──────── Text shown ────────
The Plaza Manco Cápac, formerly the Plaza Leguía, is a public square in Lima. Formerly named after president Augusto B. Leguía, its current name comes from Manco Cápac, the first Sapa Inca of Cuzco.

==Overview==
It is located in the district of La Victoria. It is located at the crossroads formed by avenues Bauzate y Meza, Iquitos, Manco Cápac and 28 de Julio. The statue of Manco Cápac, a gift from the Japanese colony for the centenary of the independence of Peru, is located in the centre of the plaza. The statue was commissioned from sculptor David Lozano.

==History==
The plaza was inaugurated on April 5, 1926, as part of the celebrations regarding the 100th anniversary of the independence of Peru, and the statue of Manco Cápac, previously located near the Plaza Grau, was placed on the site in 1933.

The square also featured an obelisk in honor of President Augusto B. Leguía, which was later removed.

In 1978, the King and Queen of Spain, Juan Carlos I and Sofia, visited Peru, taking a floral offering to the plaza's monument on November 23.

A wall was built around the plaza to prevent crimes such as prostitution, and stood in the site for six years until its demolition in 2019. A theme park based on the Incan Empire was also planned at one point, but the idea was eventually abandoned.
──────── Data supplied ────────
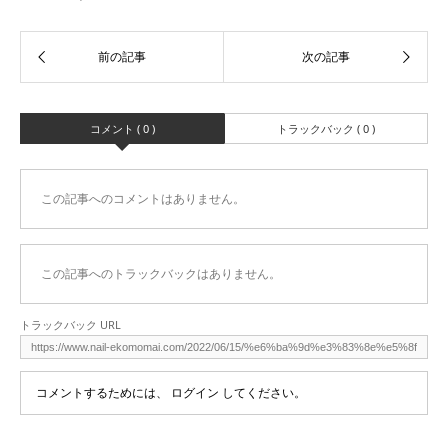
コメント ( 0 )
トラックバック ( 0 )
この記事へのコメントはありません。
この記事へのトラックバックはありません。
トラックバック URL
コメントするためには、
ログイン
してください。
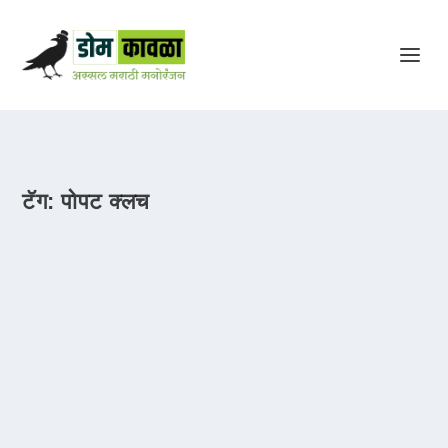
टॅग:
पोपट क्लच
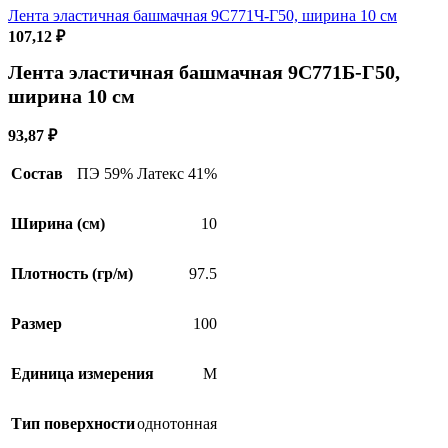
Лента эластичная башмачная 9С771Ч-Г50, ширина 10 см
107,12
₽
Лента эластичная башмачная 9С771Б-Г50,
ширина 10 см
93,87
₽
Состав
ПЭ 59% Латекс 41%
Ширина (см)
10
Плотность (гр/м)
97.5
Размер
100
Единица измерения
М
Тип поверхности
однотонная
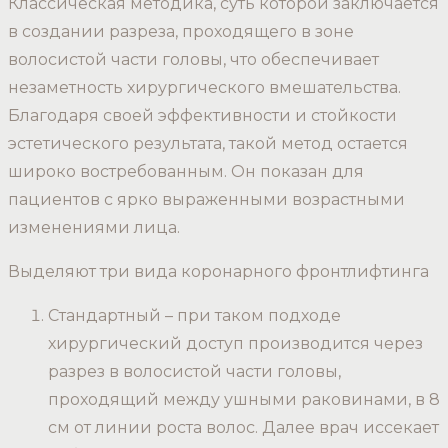
Классическая методика, суть которой заключается
в создании разреза, проходящего в зоне
волосистой части головы, что обеспечивает
незаметность хирургического вмешательства.
Благодаря своей эффективности и стойкости
эстетического результата, такой метод остается
широко востребованным. Он показан для
пациентов с ярко выраженными возрастными
изменениями лица.
Выделяют три вида коронарного фронтлифтинга
Стандартный – при таком подходе
хирургический доступ производится через
разрез в волосистой части головы,
проходящий между ушными раковинами, в 8
см от линии роста волос. Далее врач иссекает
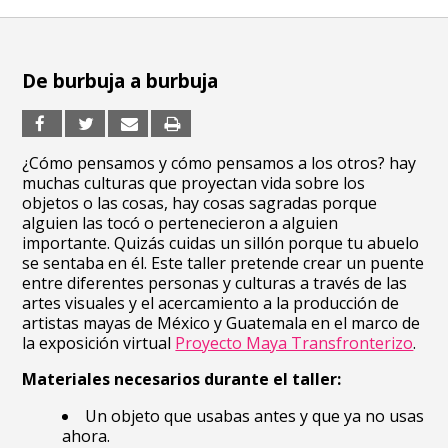
De burbuja a burbuja
¿Cómo pensamos y cómo pensamos a los otros? hay
muchas culturas que proyectan vida sobre los
objetos o las cosas, hay cosas sagradas porque
alguien las tocó o pertenecieron a alguien
importante. Quizás cuidas un sillón porque tu abuelo
se sentaba en él. Este taller pretende crear un puente
entre diferentes personas y culturas a través de las
artes visuales y el acercamiento a la producción de
artistas mayas de México y Guatemala en el marco de
la exposición virtual
Proyecto Maya Transfronterizo
.
Materiales necesarios durante el taller:
Un objeto que usabas antes y que ya no usas
ahora.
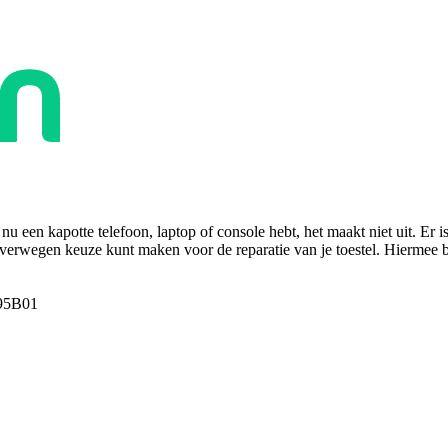
u een kapotte telefoon, laptop of console hebt, het maakt niet uit. Er i
overwegen keuze kunt maken voor de reparatie van je toestel. Hiermee bes
95B01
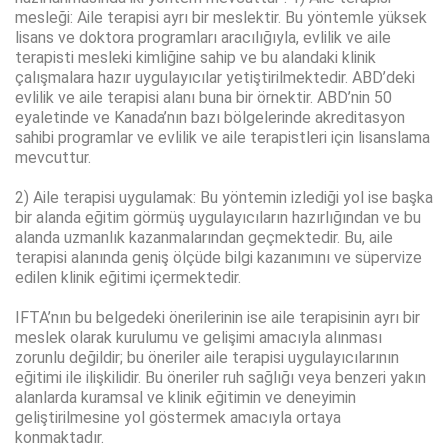
mesleği: Aile terapisi ayrı bir meslektir. Bu yöntemle yüksek
lisans ve doktora programları aracılığıyla, evlilik ve aile
terapisti mesleki kimliğine sahip ve bu alandaki klinik
çalışmalara hazır uygulayıcılar yetiştirilmektedir. ABD’deki
evlilik ve aile terapisi alanı buna bir örnektir. ABD’nin 50
eyaletinde ve Kanada’nın bazı bölgelerinde akreditasyon
sahibi programlar ve evlilik ve aile terapistleri için lisanslama
mevcuttur.
2) Aile terapisi uygulamak: Bu yöntemin izlediği yol ise başka
bir alanda eğitim görmüş uygulayıcıların hazırlığından ve bu
alanda uzmanlık kazanmalarından geçmektedir. Bu, aile
terapisi alanında geniş ölçüde bilgi kazanımını ve süpervize
edilen klinik eğitimi içermektedir.
IFTA’nın bu belgedeki önerilerinin ise aile terapisinin ayrı bir
meslek olarak kurulumu ve gelişimi amacıyla alınması
zorunlu değildir; bu öneriler aile terapisi uygulayıcılarının
eğitimi ile ilişkilidir. Bu öneriler ruh sağlığı veya benzeri yakın
alanlarda kuramsal ve klinik eğitimin ve deneyimin
geliştirilmesine yol göstermek amacıyla ortaya
konmaktadır.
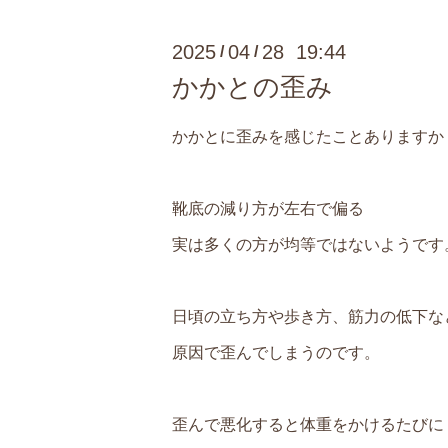
2025
04
28 19:44
/
/
かかとの歪み
かかとに歪みを感じたことありますか
靴底の減り方が左右で偏る
実は多くの方が均等ではないようです
日頃の立ち方や歩き方、筋力の低下な
原因で歪んでしまうのです。
歪んで悪化すると体重をかけるたびに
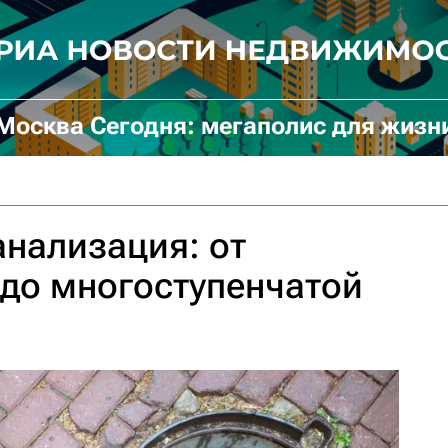
Москва Сегодня: мегаполис для жизн
нализация: от
до многоступенчатой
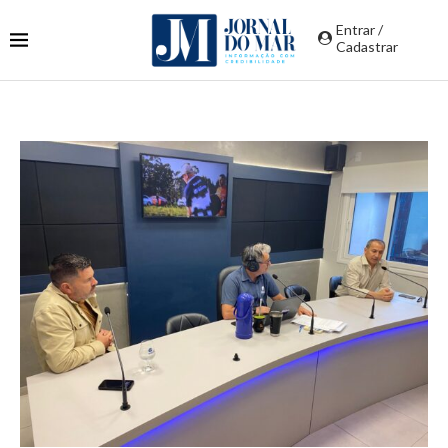
Entrar /
Cadastrar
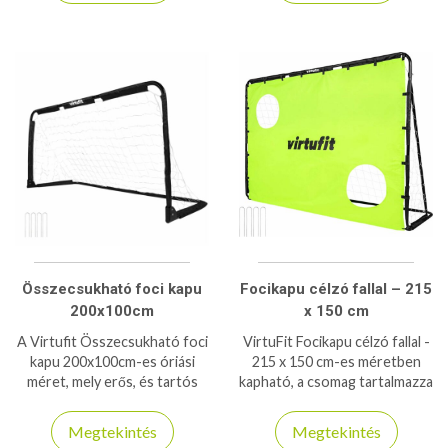
Összecsukható foci kapu
Focikapu célzó fallal – 215
200x100cm
x 150 cm
A Virtufit Összecsukható foci
VirtuFit Focikapu célzó fallal -
kapu 200x100cm-es óriási
215 x 150 cm-es méretben
méret, mely erős, és tartós
kapható, a csomag tartalmazza
anyagokból készült, földhöz
a célzófalat is!
rögzíthető kivitelben!
Megtekintés
Megtekintés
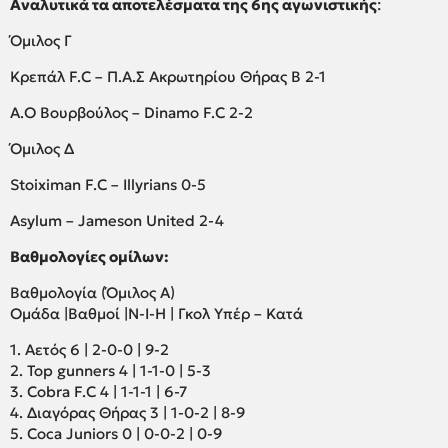
Αναλυτικά τα αποτελέσματα της 6ης αγωνιστικής
:
Όμιλος Γ
Κρεπάλ F.C – Π.Α.Σ Ακρωτηρίου Θήρας Β 2-1
Α.Ο Βουρβούλος – Dinamo F.C 2-2
Όμιλος Δ
Stoiximan F.C – Illyrians 0-5
Asylum – Jameson United 2-4
Βαθμολογίες ομίλων:
Βαθμολογία (Όμιλος Α)
Ομάδα |Βαθμοί |Ν-Ι-Η | Γκολ Υπέρ – Κατά
1. Αετός 6 | 2-0-0 | 9-2
2. Top gunners 4 | 1-1-0 | 5-3
3. Cobra F.C 4 | 1-1-1 | 6-7
4. Διαγόρας Θήρας 3 | 1-0-2 | 8-9
5. Coca Juniors 0 | 0-0-2 | 0-9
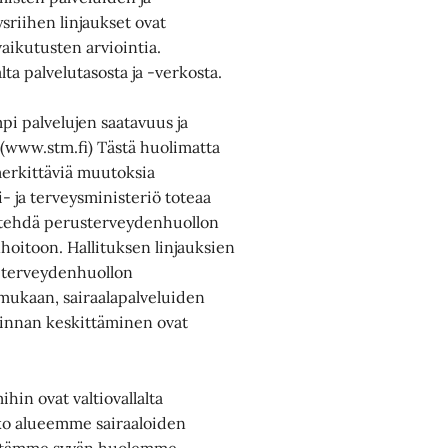
sriihen linjaukset ovat
vaikutusten arviointia.
lta palvelutasosta ja -verkosta.
i palvelujen saatavuus ja
a (www.stm.fi) Tästä huolimatta
merkittäviä muutoksia
- ja terveysministeriö toteaa
n tehdä perusterveydenhuollon
nhoitoon. Hallituksen linjauksien
ta terveydenhuollon
mukaan, sairaalapalveluiden
minnan keskittäminen ovat
in ovat valtiovallalta
nko alueemme sairaaloiden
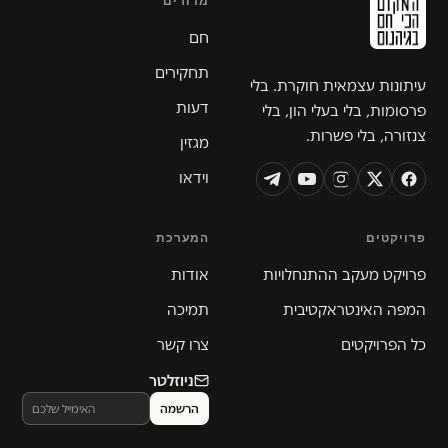
מדורים
חם
תחקירים
עיתונות עצמאית חוקרת. בלי
דעות
פרסומות, בלי בעלי הון, בלי
צנזורה, בלי פשרות.
מגזין
וידאו
פרויקטים
המערכת
פרויקט מעקב ההתנחלויות
אודות
המפה האינטראקטיבית
תמיכה
כל הפרויקטים
צרו קשר
ניוזלטר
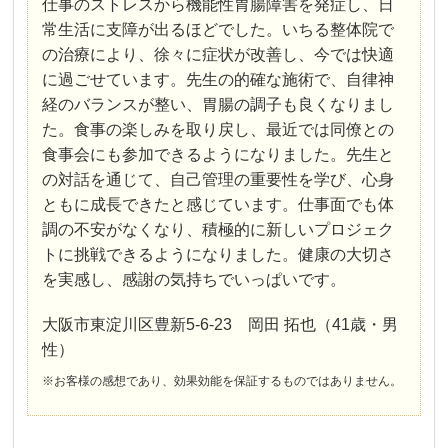
仕事のストレスから機能性胃腸障害を発症し、日
常生活に支障が出るほどでした。いちる整体院で
の治療により、徐々に症状が改善し、今では快適
に過ごせています。先生の的確な施術で、自律神
経のバランスが整い、胃腸の調子も良くなりまし
た。食事の楽しみを取り戻し、最近では同僚との
食事会にも参加できるようになりました。先生と
の対話を通じて、自己管理の重要性を学び、心身
ともに成長できたと感じています。仕事面でも体
調の不安がなくなり、積極的に新しいプロジェク
トに挑戦できるようになりました。健康の大切さ
を実感し、感謝の気持ちでいっぱいです。
大阪市東淀川区豊新5-6-23 岡田 拓也（41歳・男
性）
※お客様の感想であり、効果効能を保証するものではありません。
────────
### Task instructions
1. According to the text on the Plaza Manco Cápac, which sculptor was commissioned to make the statue of Manco Cápac?
2. List the avenues whose crossroads form the site of the plaza, as given in the text on the Plaza Manco Cápac.

### Exercise solutions
1. David Lozano

2. Bauzate y Meza, Iquitos, Manco Cápac, 28 de Julio